Additionally, my barcode file looks like this:
barcode_sequence_1 barcode_sequence_2 barcode_name library_name
CTGATCGTNNNNNNNNN ATATGCGC Dual Index UMI Adapter 1 GAR2161A459
ACTCTCGANNNNNNNNN TGGTACAG Dual Index UMI Adapter 2 GAR2161A460
TGAGCTAGNNNNNNNNN AACCGTTC Dual Index UMI Adapter 3 GAR2161A461
GAGACGATNNNNNNNNN TAACCGGT Dual Index UMI Adapter 4 GAR2161A462
CTTGTCGANNNNNNNNN GAACATCG Dual Index UMI Adapter 5 GAR2161A463
TTCCAAGGNNNNNNNNN CCTTGTAG Dual Index UMI Adapter 6 GAR2161A464
CGCATGATNNNNNNNNN TCAGGCTT Dual Index UMI Adapter 7 GAR2161A465
ACGGAACANNNNNNNNN GTTCTCGT Dual Index UMI Adapter 8 GAR2161A466
CGGCTAATNNNNNNNNN AGAACGAG Dual Index UMI Adapter 9 9
ATCGATCGNNNNNNNNN TGCTTCCA Dual Index UMI Adapter 10 10
GCAAGATCNNNNNNNNN CTTCGACT Dual Index UMI Adapter 11 11
(etc.)
I included all 384 barcodes as I am interested in observing any cross-talk that occurs.
Thank you for your help
Mark
@Mark: You may want to look at a tool written specifically for handling UMI's (UMI-tool). deML may also be a possible option.

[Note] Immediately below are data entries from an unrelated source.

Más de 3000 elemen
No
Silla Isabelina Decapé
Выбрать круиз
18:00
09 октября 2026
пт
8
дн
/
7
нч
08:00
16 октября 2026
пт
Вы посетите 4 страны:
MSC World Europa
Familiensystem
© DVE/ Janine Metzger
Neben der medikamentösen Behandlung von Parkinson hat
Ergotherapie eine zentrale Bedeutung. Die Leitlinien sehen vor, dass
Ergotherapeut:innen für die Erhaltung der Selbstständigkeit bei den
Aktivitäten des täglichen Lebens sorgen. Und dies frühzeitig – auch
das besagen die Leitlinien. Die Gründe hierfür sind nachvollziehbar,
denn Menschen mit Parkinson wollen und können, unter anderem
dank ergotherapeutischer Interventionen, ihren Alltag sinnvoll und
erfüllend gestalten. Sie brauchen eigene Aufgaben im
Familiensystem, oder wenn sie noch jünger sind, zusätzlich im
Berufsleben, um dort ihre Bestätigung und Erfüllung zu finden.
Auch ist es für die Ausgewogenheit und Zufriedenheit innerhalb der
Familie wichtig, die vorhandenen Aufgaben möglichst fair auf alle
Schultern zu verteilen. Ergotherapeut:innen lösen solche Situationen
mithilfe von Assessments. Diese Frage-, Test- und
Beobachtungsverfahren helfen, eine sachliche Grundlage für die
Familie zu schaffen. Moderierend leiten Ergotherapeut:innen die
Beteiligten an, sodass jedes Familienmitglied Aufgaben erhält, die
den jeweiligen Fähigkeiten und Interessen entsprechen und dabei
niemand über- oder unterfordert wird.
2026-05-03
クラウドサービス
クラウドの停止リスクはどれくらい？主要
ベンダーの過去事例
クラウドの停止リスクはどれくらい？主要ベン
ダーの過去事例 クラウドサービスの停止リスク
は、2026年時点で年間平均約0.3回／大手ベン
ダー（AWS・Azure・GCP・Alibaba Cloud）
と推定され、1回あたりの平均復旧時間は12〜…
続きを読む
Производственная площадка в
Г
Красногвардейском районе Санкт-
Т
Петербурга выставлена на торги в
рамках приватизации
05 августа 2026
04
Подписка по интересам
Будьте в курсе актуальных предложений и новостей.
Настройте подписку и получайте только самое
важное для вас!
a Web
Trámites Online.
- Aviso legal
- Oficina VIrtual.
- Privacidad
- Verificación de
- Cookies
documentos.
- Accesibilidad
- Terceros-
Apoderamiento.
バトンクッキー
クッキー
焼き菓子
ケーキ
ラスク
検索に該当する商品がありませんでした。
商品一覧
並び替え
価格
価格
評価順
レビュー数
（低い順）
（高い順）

I was originally looking at UMI-tool but then switched to the picard/fgbio approach as it is what is recommended by IDT, the supplier of the unique, dual index, UMI adapters that are being used in this study. If I can't get this approach to work, I will further explore your suggestions. Thanks
That error seems to indicate that your file format for the barcode file is incorrect. Is that a tab delimited file?
Yes, it is tab-delimited. And I have tried a few different versions of it as well with no success, including only using 3 columns when trying to demultiplex based on a single index and reordering the columns to "barcode_name library_name barcode_sequence_1 barcode_sequence_2" as suggested in some online posts.